Patients and methods: This retrospective study concerned 14 clinical observations of CGD recorded between April 1988 and December 1998. The diagnosis was established upon determination of a defective respiratory burst in the patients' neutrophils at the tetrazolium nitroblue test (NBT). In 4 cases, the diagnosis was also confirmed by chemiluminescence assay.
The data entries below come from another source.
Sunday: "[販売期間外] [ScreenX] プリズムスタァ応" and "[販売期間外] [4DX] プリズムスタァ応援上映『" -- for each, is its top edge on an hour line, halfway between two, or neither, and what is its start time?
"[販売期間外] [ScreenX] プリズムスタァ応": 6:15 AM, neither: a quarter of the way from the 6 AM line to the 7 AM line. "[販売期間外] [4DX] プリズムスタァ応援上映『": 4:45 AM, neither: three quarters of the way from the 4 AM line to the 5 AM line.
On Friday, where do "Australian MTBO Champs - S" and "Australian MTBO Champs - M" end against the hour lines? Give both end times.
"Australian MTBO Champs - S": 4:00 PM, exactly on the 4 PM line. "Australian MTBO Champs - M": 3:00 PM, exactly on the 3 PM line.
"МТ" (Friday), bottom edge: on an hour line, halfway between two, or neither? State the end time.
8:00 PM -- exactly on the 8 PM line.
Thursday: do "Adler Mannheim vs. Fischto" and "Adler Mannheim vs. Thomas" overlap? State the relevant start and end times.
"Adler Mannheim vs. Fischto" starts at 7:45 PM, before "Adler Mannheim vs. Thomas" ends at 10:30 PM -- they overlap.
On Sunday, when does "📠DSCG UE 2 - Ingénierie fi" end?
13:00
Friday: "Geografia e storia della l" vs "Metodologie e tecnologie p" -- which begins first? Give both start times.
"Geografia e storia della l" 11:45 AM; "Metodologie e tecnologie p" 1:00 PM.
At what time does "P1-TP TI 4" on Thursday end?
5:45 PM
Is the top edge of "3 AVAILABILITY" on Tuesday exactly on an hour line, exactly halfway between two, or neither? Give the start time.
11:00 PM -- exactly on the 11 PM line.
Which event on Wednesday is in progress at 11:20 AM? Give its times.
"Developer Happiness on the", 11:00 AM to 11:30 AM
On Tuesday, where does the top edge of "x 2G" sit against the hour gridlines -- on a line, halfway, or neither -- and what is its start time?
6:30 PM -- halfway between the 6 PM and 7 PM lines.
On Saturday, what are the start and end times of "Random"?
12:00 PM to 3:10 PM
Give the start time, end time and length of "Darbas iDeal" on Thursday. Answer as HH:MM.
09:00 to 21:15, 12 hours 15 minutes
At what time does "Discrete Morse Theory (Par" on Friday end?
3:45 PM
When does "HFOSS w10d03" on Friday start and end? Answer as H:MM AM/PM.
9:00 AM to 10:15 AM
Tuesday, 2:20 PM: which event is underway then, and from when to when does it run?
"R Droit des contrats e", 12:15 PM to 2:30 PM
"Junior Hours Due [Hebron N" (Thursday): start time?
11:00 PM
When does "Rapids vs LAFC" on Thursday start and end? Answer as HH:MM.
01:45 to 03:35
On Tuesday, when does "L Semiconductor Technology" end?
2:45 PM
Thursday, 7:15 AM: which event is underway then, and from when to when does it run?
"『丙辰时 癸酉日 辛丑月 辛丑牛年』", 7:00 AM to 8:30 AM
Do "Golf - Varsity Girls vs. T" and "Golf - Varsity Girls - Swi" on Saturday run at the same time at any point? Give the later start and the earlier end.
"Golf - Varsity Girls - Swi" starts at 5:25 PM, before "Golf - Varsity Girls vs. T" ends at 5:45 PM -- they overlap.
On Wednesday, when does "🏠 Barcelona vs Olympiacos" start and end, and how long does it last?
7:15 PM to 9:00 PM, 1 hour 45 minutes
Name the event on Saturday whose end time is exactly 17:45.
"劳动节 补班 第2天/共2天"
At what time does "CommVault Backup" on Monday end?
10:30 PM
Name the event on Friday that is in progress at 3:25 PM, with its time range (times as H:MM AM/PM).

Results: The patients (9 boys and 5 girls) belonged to 12 families, 75% of which were consanguineous. In 6 families, there had been several deaths in early childhood. The mean age at onset of clinical signs was 6.8 months (7 days to 24 months). Clinical signs included lung (10 cases), nodal (8 cases), skin (7 cases), and intestinal (7 cases) infections. Seven patients developed invasive pulmonary aspergillosis with parietal extension in 4 cases. Salmonella and Staphylococcus infections were rare in our series. Six children (42.8%) including 2 girls, died. Aspergillosis was fatal in 4 cases.
Conclusion: Recurrent infections are the main clinical fetus of chronic granulomatous disease. Prognosis has been improved by the use of prophylactic antibiotics. Early diagnosis of the disease is crucial.